Any update on this? I am getting intermittent failures on circleci (seems to be during times of load and always when max workers are set to 1). Tried updating to 20.1.0-echo.1 but does not seem to be working.

Have to rebuild several times to get tests to work even though they work every time on laptop. Any help would be appreciated.

Please feel free to upgrade to jest@20.1.0-delta.3 which should contain a fix for this issue thanks to @jeanlauliac.

@Vanuan We have Docker on CI — everything runs in its own container so there are not multiple processes writing to the same file. And we do see this on CI frequently.

@jeysal we’re still running Jest v23 and we continue to use --runInBand on CI. If I get a free minute I can try out v24 and see if we still get failures in CI when running in parallel

I have the issue on my repository, it happens very very often:

https://travis-ci.org/neoziro/recompact/builds/186529118

Not in local, but on travis, a race condition. I will try to fix it in jest, hints are welcome.

@mcous thanks for the update 😃 I’ll close this then, hope nobody is running into this kind of problem anymore

@jeysal sorry for the delay here. We (finally) upgraded to v24 and removed --runInBand in CI. After running for a few weeks we have not seen the flaky failures we used to get

@jeanlauliac - Thank you so much for fixing this! It’s been broken for a while and I still sporadically hit the same problem, so I really appreciate it 😃

the only race condition that might take place i can think of is writing the same transformed file to cache at the same time from two different child processes.

fs.WriteFileSync(cacheFilename, transformedSource)

can that be the case?

Yes. Or more like, if a process B is reading a file while A is writing, then B will get a corrupted/partial file in memory. That could easily explain syntax errors that are observed.

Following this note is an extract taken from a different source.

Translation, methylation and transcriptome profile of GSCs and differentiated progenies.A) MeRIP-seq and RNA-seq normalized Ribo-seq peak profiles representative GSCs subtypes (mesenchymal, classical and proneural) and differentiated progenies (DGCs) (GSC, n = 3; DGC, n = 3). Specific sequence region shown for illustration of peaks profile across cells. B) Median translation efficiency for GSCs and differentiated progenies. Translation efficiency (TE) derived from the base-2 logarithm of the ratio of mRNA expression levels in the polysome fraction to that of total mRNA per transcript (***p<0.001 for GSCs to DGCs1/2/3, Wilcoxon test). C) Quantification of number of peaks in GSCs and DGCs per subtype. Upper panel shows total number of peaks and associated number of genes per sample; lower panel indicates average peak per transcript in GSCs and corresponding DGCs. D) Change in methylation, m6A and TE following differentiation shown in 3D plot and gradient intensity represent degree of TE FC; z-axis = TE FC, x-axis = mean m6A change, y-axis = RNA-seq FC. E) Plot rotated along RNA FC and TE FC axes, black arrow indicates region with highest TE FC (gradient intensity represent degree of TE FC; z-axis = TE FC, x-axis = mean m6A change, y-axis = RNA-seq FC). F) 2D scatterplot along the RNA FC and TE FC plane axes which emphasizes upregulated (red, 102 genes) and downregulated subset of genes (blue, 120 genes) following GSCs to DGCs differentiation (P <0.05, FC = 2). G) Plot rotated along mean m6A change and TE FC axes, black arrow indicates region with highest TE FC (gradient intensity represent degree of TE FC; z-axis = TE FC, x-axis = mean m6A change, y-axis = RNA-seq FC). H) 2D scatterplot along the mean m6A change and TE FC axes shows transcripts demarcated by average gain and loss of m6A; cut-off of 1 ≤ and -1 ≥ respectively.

There is no need for a mutex to read/write to the cache, because we can leverage rename(3) (and equivalents) as being an atomic operation. Writes should be atomic, and reads should verify the validity of the data against a hash.

Using a lock like in #3561 can work too but being more complicated, is susceptible to additional concurrency issues. Besides, reading the data also needs to lock the same mutex, because you want to make sure you read fully-written files. Regardless, a checksum needs to be added to verify the validity of the data.

Probably the best thing we can do now is --no-cache. But there should be a comparison whether --runInBand is slower.

I found a workaround to fix it. Force execution in the same thread using -i or --runInBand option.